Waldron on Armstrong’s Fall

Travis Waldron sums up some of the ambivalence I’ve been wrestling with myself in the wake of the doping chickens coming home to roost: The Complicated Tragedy Of Lance Armstrong.

So is Lance Armstrong a fraud, a cheat, and a villain, the worst example of how the quest to win at all costs can distort our priorities? Or is Lance Armstrong a friend, an inspiration, and a hero, the best example of how success can be used to change the world around us. Can’t he be both?

I think it’s wrong to focus just on Armstrong. He was arguably a victim here too. But not in the responsibility-free way that one might think I’m saying.

Sigh. It’s complicated.

2 Responses to “Waldron on Armstrong’s Fall”

  1. __j__ Says:

    Armstrong was a great athlete, and a drug dealer, who used his own product to win even more. Yes, the pressure-cooker of celebrity sports is also to blame. Much the way Hollywood and experimental aesthetic surgeries go hand in hand. But that seems to be the key: he’s a celeb, of the subcategory sports-celeb.

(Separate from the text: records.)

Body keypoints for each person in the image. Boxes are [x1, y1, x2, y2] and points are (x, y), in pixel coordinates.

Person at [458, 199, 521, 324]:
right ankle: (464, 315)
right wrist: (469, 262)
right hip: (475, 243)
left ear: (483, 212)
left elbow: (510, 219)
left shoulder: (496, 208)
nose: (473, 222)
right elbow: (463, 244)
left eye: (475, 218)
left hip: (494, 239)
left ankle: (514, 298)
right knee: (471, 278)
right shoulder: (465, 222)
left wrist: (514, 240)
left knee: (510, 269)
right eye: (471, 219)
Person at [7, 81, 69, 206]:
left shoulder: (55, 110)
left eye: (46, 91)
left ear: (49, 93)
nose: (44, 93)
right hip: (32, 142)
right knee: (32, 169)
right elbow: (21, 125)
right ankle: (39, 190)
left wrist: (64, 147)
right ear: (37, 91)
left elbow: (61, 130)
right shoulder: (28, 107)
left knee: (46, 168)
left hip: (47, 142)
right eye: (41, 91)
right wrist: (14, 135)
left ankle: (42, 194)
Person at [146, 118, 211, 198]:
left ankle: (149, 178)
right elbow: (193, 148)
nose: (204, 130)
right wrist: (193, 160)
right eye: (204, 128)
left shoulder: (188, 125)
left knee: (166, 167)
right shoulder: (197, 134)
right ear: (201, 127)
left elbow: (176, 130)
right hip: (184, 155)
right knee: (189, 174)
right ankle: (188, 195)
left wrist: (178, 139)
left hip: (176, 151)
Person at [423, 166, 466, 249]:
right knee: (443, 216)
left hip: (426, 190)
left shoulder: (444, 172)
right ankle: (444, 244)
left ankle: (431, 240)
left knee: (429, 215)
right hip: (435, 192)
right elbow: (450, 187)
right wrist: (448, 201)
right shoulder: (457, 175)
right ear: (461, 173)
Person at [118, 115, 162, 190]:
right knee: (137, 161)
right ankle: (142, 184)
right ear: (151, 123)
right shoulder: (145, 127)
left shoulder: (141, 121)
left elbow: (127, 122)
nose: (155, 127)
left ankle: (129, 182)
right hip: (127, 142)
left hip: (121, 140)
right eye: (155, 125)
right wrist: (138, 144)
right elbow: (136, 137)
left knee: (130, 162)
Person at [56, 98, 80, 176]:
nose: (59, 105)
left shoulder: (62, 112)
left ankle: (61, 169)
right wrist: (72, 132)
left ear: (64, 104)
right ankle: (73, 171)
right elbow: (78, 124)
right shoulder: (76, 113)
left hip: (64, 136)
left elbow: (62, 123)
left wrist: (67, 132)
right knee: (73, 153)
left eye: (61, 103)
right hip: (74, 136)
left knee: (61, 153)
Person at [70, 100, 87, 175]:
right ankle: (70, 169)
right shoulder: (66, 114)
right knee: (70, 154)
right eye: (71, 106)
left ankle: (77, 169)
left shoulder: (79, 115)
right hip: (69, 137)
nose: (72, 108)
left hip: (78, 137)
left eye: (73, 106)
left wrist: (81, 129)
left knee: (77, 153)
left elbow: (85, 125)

    I look at his charity work in perspective, though. As a celeb who beat cancer and won a lot of awards (some of them by cheating we now know), he’s responsible for ~$400M since 1997. Bill Gates expends about four times that much every year, and his foundation is backed by a gargantuan endowment (aka savings account) that will keep those billion-a-year payouts flowing pretty much indefinitely. Gates also has some controversy to his success: Microsoft is not well regarded by many engineers, because of the sorts of tradeoffs they make in their products (for business reasons), and for economists it is like ExxonMobil — in the category of natural economic monopolies. See also: Stallman & Torvalds.

    Whether you think Gates is a hero, or Linus is a hero, or both, what matters is the hero. I think it’s right to focus on Lance, because he’s the potential hero and/or potential villain. Part of our culture is that we *create* hero & heroine folks. The more banal side of our culture is the creation of celebs — people that are famous for being famous, more or less. Look at our politicians. Nowadays, we mostly just have celeb politicians (Reagan was not the first nor the last). Sometimes, though, we do have heroic leaders. And it seems to be culturally rare — and related to our politics, with the basis in rugged individualist rights and such, not groupthink or submersion of the self.

    http://dougwead.wordpress.com/2012/03/16/presidents-day-questions/
    “…a perfect example of how cherishing the good in a president [Washington], making him a hero, inspired another president [Lincoln] to actualize it and live it out.”

    So, methinks the important question is, should we lionize Lance Armstrong the hero, up there with Neil Armstrong? (Who… when you look at it through rational eyes… was just a celebrity-soldier in our ICBM-technology-showdown versus the Russkies.) Or, should we just treat Lance as a sports-celeb, who got caught doing that typical celebrity thing, drugs?

    On a lighter note, a pure-libertarian take on drug usage by sports celebs is illuminating…
    http://youtube.com/watch?v=k-rIm5R7v1Q (2 mins)

  2. shcb Says:

    That guy is funny, I’ll have watch more of him while I’m drunkblogging with the vodkapundit during the debate tonight, now that is multitasking!